DON'T MODIFY ANYTHING IN THIS CELL THAT IS BELOW THIS LINE
"""
loaded_graph = tf.Graph()
with tf.Session(graph=loaded_graph) as sess:
    # Load saved model
    loader = tf.train.import_meta_graph(load_dir + '.meta')
    loader.restore(sess, load_dir)

    # Get Tensors from loaded model
    input_text, initial_state, final_state, probs = get_tensors(loaded_graph)

    # Sentences generation setup
    gen_sentences = [prime_word + ':']
    prev_state = sess.run(initial_state, {input_text: np.array([[1]])})

    # Generate sentences
    for n in range(gen_length):
        # Dynamic Input
        dyn_input = [[vocab_to_int[word] for word in gen_sentences[-seq_length:]]]
        dyn_seq_length = len(dyn_input[0])

        # Get Prediction
        probabilities, prev_state = sess.run(
            [probs, final_state],
            {input_text: dyn_input, initial_state: prev_state})
        
        pred_word = pick_word(probabilities[dyn_seq_length-1], int_to_vocab)

        gen_sentences.append(pred_word)
    
    # Remove tokens
    tv_script = ' '.join(gen_sentences)
    for key, token in token_dict.items():
        ending = ' ' if key in ['\n', '(', '"'] else ''
        tv_script = tv_script.replace(' ' + token.lower(), key)
    tv_script = tv_script.replace('\n ', '\n')
    tv_script = tv_script.replace('( ', '(')
        
    print(tv_script)


moe_szyslak:(gets idea) why get it.(looking around moe) another pitcher of people, homer. a beer!
lenny_leonard: newsweek said you died, marge. we all you let me spend any beer in the mail.
moe_szyslak: yeah, well, if you won't let me spend any money!
moe_szyslak:(intrigued) uh-huh...
moe_szyslak: wait, what's wrong which youse?
bart_simpson: thanks.
homer_simpson:(surprised) championship?
homer_simpson:(calling down) war game's over, losers!
homer_simpson:(philosophic) eh, well, when there's a new one"
lenny_leonard:(sagely) i know all a bad kick the wrong guy.

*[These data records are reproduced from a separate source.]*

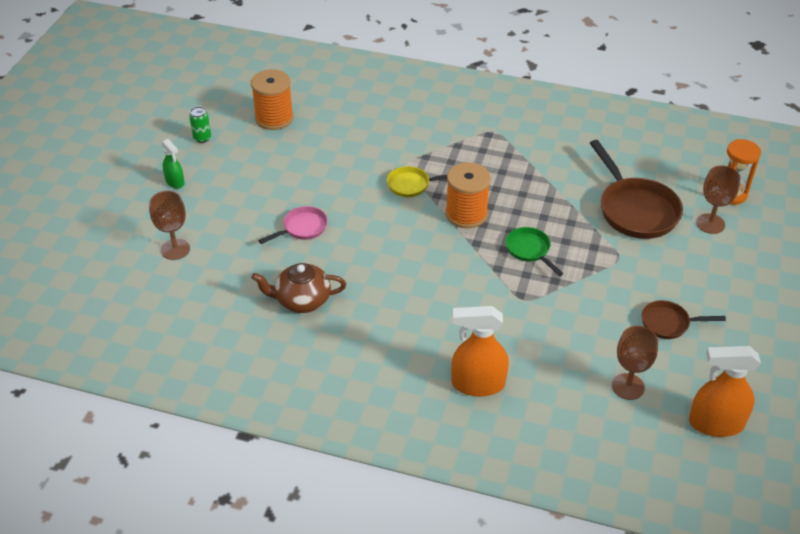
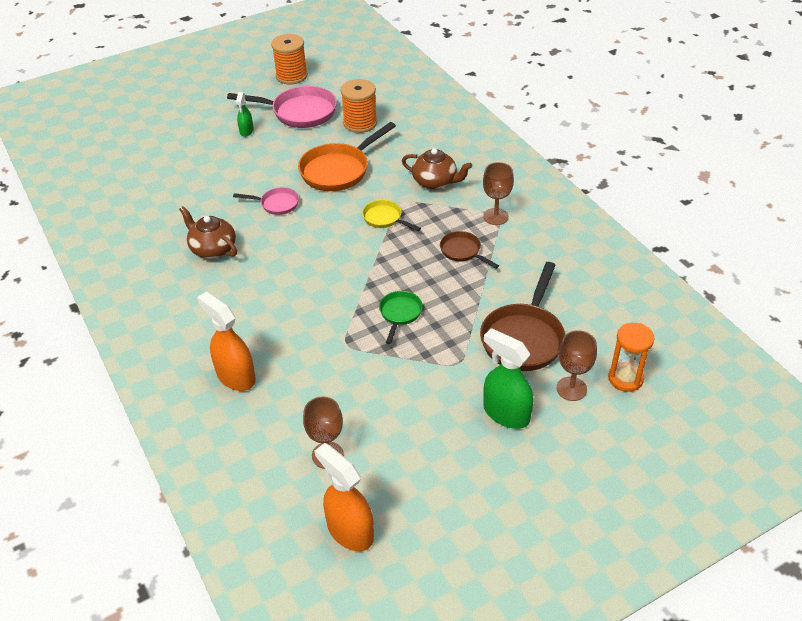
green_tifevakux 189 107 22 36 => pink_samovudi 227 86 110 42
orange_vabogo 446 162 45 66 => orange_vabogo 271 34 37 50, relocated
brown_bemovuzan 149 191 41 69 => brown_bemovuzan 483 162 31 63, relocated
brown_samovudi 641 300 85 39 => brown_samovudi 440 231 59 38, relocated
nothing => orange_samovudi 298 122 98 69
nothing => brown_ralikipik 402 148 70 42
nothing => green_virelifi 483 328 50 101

homer_simpson: a boy pushes your buttons?
dr. _eugene_blatz: we're slaves to the system. close the supermarket, with the following colossal exception: before we could do as a compliment!(chuckle) uh, i think it.
lenny_leonard: homer, there ya ain't comfortable hanging on fire.
marge_simpson: all right, my friend, homer. we need

The TV Script is Nonsensical

It's ok if the TV script doesn't make any sense. We trained on less than a megabyte of text. In order to get good results, you'll have to use a smaller vocabulary or get more data. Luckly there's more data! As we mentioned in the begging of this project, this is a subset of another dataset. We didn't have you train on all the data, because that would take too long. However, you are free to train your neural network on all the data. After you complete the project, of course.

Submitting This Project

When submitting this project, make sure to run all the cells before saving the notebook. Save the notebook file as "dlnd_tv_script_generation.ipynb" and save it as a HTML file under "File" -> "Download as". Include the "helper.py" and "problem_unittests.py" files in your submission.